------ Material provided
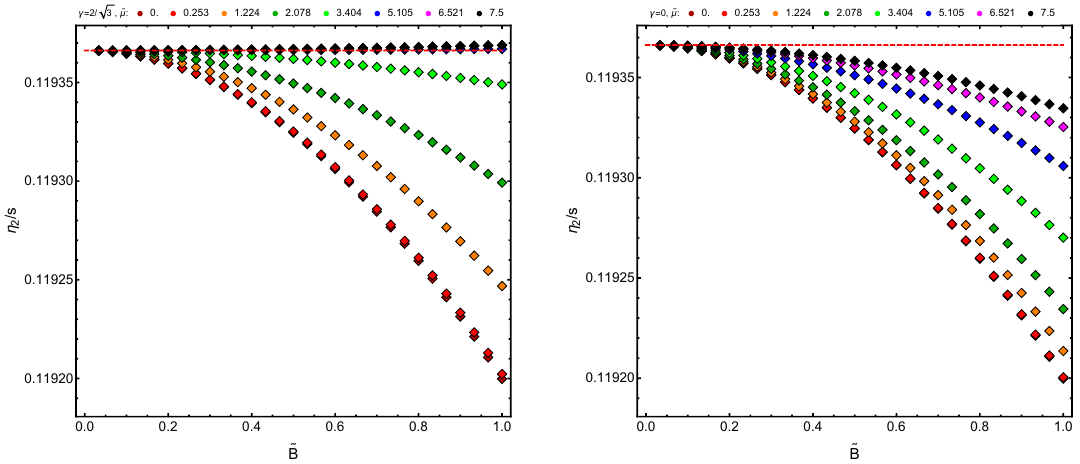
Figure 11 . Dimensionless ratio of bulk viscosity η 2 and entropy density for fixed chemical potentials ˜ µ . The red dashed line indicates the value for η at zero magnetic field, namely 3 / (8 π ) . Note the 2 /s √ behavior similar to η 3 there is a distinctly different behavior from /s , namely that for γ = 2 / k the case γ = 0 : for the largest three displayed chemical potentials, i.e. for ˜ µ ≥ 5 , the value of the transport coefficient η increases with ˜ B , while it always decreases for γ = 0 2 /s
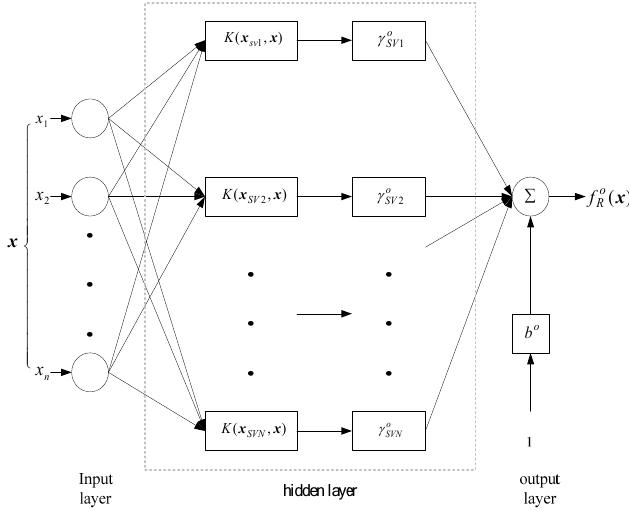
Figure 2. Structure of the SVR network.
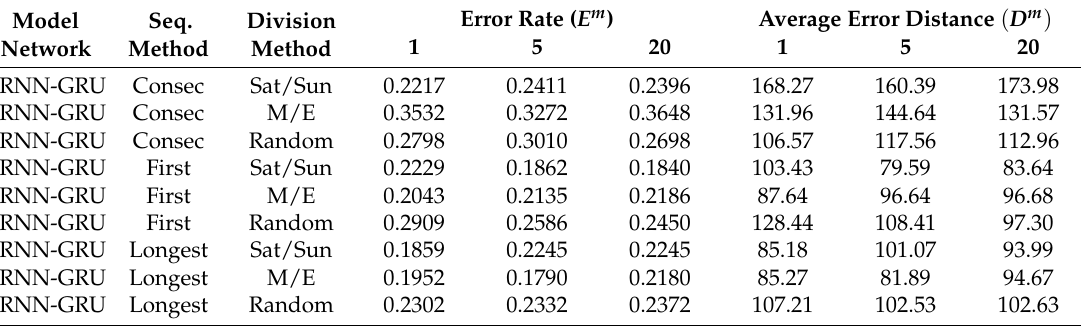
Table 3. Summary of cross-validation results for distinct sequencing methods and divisions between training and testing data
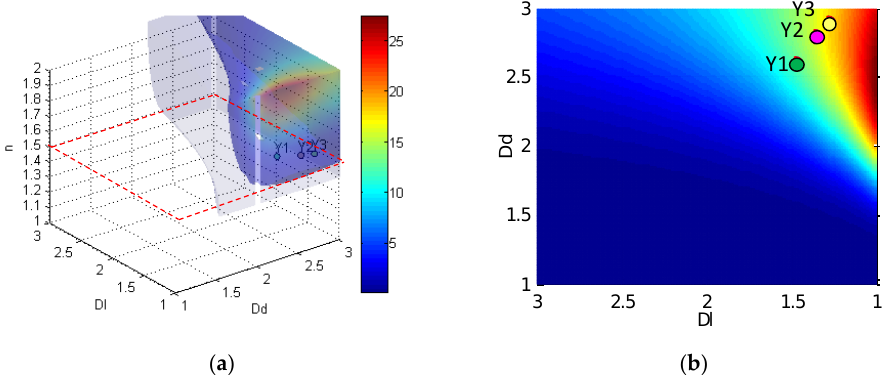
Figure 8. Imbibition parameter cube of fractal network system.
------------
* **What you have to do**
When you restate the listing above, give each line word for word but leave out every image.

* **Response to this exercise**
Figure 11 . Dimensionless ratio of bulk viscosity η 2 and entropy density for fixed chemical potentials ˜ µ . The red dashed line indicates the value for η at zero magnetic field, namely 3 / (8 π ) . Note the 2 /s √ behavior similar to η 3 there is a distinctly different behavior from /s , namely that for γ = 2 / k the case γ = 0 : for the largest three displayed chemical potentials, i.e. for ˜ µ ≥ 5 , the value of the transport coefficient η increases with ˜ B , while it always decreases for γ = 0 2 /s
Figure 2. Structure of the SVR network.
Table 3. Summary of cross-validation results for distinct sequencing methods and divisions between training and testing data
Figure 8. Imbibition parameter cube of fractal network system.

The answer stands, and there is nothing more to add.